Studi ini bertujuan untuk menganalisis aktivitas elektrokardiogram pada
autotransfusi darah preoperatif (kelompok I/AP), autotransfusi intraoperatif
sederhana (kelompok II/AIS), dan autotransfusi intraoperatif pencucian
(kelompok III/AIP). Tiga kelompok babi lokal (AP ±16,8 kg; AIS ±21,5 kg; AIP
±28,5 kg) dipilih untuk diberi perlakuan sesuai kelompoknya. Autotransfusi
dilakukan setelah pendarahan 30% dari splenektomi sebagai contoh trauma
abdominal. Elektrokardiogram yang dianalisis berdasarkan pada sadapan II
dengan hasil tidak ada perbedaan yang signifikan di antara kelompok perlakuan
secara patologis dalam hal aktivitas jantung, tetapi terlihat perbedaan pada
keadaan fisiologisnya. Secara umum perbedaan tersebut tidak menunjukkan
gangguan yang berarti dalam konduktivitas listrik jantung jika diantisipasi dengan
baik.
Kata kunci: autotransfusi, babi, elektrokardiogram, sadapan II

ABSTRACT
KHANSAA
MIRAJZIANA.

Electrocardiogram
Analysis
of
Blood
Autotransfusion on Local Indonesian Pig (Sus domestica) as Human Model.
Supervised by GUNANTI and RIKI SISWANDI.
This study was conducted to analyze electrocardiogram activity among
preoperative blood autotransfusion (group I/AP), simple filtred intraoperative
blood autotransfusion (group II/AIS), and cell saver intraoperative blood
autotransfusion (group III/AIP). Three local pigs (AP ±16,8 kg; AIS ±21,5 kg;
AIP ±28,5 kg) assigned to each group of treatment.
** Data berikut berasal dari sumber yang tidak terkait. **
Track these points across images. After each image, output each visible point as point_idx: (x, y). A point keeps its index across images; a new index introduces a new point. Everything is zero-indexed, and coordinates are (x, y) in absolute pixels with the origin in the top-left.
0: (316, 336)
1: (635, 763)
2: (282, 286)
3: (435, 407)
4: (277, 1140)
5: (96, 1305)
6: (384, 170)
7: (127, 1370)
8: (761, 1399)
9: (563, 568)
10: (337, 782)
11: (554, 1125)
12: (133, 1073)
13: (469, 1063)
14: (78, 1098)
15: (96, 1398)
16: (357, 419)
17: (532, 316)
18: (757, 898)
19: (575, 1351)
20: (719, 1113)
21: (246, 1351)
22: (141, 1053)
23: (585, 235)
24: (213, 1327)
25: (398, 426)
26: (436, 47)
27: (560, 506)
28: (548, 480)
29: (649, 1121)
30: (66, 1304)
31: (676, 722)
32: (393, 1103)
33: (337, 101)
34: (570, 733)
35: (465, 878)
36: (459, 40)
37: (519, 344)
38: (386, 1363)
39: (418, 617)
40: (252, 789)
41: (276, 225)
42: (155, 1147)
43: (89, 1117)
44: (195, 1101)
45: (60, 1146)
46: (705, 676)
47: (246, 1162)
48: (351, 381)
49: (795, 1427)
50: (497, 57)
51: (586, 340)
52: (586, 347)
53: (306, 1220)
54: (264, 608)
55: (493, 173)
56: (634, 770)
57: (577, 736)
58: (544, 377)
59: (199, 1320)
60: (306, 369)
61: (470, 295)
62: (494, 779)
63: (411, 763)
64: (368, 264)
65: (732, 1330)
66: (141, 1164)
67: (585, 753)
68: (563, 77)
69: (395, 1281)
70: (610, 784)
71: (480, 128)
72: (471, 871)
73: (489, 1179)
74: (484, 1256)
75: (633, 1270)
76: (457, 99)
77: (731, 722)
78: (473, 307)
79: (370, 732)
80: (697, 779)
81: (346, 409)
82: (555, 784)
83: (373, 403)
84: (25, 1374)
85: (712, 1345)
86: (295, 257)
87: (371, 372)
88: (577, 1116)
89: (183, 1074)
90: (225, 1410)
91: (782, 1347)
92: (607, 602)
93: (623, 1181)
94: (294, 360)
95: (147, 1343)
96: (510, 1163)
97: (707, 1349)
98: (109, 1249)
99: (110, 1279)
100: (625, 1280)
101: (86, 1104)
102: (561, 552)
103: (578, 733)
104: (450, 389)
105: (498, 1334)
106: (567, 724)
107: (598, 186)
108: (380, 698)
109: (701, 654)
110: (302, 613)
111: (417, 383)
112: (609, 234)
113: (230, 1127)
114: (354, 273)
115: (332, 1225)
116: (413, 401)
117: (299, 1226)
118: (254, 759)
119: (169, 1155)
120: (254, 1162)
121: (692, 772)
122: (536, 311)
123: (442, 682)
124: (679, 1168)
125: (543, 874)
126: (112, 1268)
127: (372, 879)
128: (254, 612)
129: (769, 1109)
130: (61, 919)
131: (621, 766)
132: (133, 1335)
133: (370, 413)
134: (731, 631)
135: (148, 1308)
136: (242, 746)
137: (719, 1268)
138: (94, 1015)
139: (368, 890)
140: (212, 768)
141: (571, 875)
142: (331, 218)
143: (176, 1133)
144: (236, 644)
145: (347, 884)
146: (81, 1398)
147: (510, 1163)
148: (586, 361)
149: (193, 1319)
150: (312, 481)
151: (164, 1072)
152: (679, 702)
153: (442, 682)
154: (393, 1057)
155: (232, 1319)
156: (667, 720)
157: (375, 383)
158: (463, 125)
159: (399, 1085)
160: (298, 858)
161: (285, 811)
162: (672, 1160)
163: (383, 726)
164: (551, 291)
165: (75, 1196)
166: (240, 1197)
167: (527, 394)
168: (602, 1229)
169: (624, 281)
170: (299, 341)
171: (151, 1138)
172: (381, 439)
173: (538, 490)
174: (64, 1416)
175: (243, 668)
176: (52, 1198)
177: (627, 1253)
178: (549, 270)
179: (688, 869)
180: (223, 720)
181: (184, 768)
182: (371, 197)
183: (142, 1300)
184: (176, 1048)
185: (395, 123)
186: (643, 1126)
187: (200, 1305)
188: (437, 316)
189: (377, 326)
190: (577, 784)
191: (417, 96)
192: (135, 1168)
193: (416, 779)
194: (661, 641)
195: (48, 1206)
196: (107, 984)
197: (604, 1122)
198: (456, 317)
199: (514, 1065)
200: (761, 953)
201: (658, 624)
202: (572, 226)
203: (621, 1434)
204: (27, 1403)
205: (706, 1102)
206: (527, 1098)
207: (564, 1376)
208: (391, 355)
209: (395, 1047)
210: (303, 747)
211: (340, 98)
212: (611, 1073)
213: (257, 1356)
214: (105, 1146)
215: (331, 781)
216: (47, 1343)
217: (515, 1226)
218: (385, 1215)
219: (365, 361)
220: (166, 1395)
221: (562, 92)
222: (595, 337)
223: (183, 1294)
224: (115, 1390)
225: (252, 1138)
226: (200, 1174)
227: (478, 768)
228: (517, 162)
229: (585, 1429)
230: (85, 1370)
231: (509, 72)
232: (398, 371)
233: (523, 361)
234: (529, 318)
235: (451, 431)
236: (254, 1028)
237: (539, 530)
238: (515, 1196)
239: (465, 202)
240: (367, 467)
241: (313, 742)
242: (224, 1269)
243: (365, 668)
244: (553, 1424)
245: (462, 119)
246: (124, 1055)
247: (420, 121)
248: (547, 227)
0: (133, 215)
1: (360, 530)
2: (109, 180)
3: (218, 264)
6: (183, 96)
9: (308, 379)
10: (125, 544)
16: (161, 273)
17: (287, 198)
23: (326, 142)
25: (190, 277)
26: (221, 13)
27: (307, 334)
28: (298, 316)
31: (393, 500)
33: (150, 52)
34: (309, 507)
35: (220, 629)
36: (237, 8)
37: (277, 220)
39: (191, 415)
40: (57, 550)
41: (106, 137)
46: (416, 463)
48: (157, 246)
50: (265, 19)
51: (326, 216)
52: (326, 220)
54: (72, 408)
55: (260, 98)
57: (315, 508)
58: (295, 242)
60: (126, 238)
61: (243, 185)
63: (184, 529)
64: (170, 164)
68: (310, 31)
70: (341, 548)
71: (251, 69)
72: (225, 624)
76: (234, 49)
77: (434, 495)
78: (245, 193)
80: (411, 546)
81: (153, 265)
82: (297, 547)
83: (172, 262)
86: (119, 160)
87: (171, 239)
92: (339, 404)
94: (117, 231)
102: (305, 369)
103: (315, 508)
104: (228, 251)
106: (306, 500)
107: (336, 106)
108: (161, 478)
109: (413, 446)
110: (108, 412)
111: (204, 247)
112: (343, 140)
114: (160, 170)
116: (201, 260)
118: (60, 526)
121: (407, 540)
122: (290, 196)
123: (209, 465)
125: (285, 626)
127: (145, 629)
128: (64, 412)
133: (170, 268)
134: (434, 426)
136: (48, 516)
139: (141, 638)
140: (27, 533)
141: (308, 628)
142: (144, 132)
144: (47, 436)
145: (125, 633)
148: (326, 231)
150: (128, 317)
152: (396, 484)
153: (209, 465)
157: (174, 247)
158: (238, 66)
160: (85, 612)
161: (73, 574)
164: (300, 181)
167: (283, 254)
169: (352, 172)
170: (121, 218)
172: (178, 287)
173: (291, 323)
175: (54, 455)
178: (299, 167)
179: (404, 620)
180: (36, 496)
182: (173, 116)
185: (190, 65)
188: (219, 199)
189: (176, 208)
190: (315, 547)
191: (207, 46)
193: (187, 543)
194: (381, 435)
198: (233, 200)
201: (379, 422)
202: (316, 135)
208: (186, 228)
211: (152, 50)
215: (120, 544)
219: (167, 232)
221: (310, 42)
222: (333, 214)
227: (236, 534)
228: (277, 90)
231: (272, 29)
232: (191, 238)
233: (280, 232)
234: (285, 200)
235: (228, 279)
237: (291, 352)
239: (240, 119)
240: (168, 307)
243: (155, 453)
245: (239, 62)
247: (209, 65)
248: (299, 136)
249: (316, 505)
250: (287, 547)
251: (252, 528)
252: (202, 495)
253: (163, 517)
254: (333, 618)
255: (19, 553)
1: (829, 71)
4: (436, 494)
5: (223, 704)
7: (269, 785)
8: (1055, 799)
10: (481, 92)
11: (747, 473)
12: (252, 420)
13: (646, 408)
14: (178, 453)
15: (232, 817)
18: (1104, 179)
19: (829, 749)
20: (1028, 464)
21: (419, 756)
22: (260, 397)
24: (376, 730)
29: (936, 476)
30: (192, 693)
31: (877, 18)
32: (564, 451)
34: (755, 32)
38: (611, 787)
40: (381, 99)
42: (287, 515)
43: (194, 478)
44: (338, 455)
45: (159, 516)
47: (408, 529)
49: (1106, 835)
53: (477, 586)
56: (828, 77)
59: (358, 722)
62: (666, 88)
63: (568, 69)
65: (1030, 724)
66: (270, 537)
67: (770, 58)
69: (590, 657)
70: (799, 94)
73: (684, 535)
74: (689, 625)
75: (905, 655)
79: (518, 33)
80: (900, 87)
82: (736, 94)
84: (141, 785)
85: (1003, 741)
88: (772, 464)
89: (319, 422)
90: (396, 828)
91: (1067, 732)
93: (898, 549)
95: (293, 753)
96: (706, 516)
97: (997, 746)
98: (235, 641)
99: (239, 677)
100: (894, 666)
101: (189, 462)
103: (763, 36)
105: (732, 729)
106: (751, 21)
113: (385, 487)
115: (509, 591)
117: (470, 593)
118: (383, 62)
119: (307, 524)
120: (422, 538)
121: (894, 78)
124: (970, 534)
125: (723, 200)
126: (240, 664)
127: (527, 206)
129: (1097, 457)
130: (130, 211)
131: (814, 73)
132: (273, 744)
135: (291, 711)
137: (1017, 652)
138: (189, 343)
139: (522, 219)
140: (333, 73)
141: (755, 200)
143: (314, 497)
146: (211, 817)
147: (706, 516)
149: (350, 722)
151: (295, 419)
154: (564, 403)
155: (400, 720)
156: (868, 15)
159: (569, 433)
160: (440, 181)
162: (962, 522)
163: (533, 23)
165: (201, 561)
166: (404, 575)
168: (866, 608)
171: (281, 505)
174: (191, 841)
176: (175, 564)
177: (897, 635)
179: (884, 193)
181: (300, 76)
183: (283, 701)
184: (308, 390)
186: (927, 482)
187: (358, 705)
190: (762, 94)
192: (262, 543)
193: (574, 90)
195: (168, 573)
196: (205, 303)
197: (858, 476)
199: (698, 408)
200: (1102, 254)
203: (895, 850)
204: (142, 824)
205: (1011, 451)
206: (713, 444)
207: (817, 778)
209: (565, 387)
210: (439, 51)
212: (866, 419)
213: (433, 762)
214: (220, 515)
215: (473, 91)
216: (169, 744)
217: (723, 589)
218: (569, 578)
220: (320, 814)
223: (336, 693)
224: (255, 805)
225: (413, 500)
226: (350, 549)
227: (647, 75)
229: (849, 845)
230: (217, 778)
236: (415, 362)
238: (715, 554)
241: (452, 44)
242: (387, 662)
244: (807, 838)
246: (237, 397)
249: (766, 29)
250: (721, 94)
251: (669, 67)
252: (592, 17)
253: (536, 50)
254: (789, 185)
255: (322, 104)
Autotransfusion were
initialized after 30% bleeding from splenectomy to mimic abdominal trauma.
Analysis of electrocardiogram based on lead II as result not significant differences
between groups of treatment regarding pathological electrocardio activity,
however significant differences visible between groups in the physiological value.
In general, that differences do not show some interferences in electrical
conductivity of the heart.
Keywords: autotransfusion, cell saver, electrocardiogram, lead II, pig

1


PENDAHULUAN
Latar Belakang
Pada transfusi darah homolog atau alogenik ditemukan beberapa masalah.
Kadangkala tidak tersedianya darah merupakan penyebab mortalitas yang
terbesar. Selain itu terjadi reaksi imunologis antara antigen darah donor dengan
antibodi darah resipien ataupun sebaliknya (Mc Clelland 2007). Sejak terjadinya
infeksi HIV pada transfusi homolog di beberapa kota di Amerika Serikat,
penggunaan transfusi homolog diganti dengan transfusi autolog untuk mengurangi
faktor resiko transmisi infeksi antar individu (Surgenol et al. 1990). Berdasarkan
penelitian Henry et al. (2002), penggunaan darah autolog dapat mengurangi resiko
hingga 43,8% dari transfusi alogenik. Hal ini menyebabkan jumlah pasien yang
mengalami transfusi dengan darah homolog menurun sedangkan transfusi dengan
darah autolog meningkat secara signifikan (Wass et al. 2007).
Autotransfusi dapat dilakukan dengan cara preoperatif, intraoperatif, dan
postoperatif. Cara intraoperatif dilakukan pada operasi bypass kardiopulmonari
atau untuk kasus pendarahan sewaktu tindakan operasi, sedangkan pada cara
postoperatif pengoleksian darah berasal dari luka atau drainase dinding dada
kemudian ditransfusikan kembali. Autotransfusi telah banyak dilakukan pada
operasi jantung (Sandoval et al. 2001) maupun ortopedi (Sloan et al. 2009).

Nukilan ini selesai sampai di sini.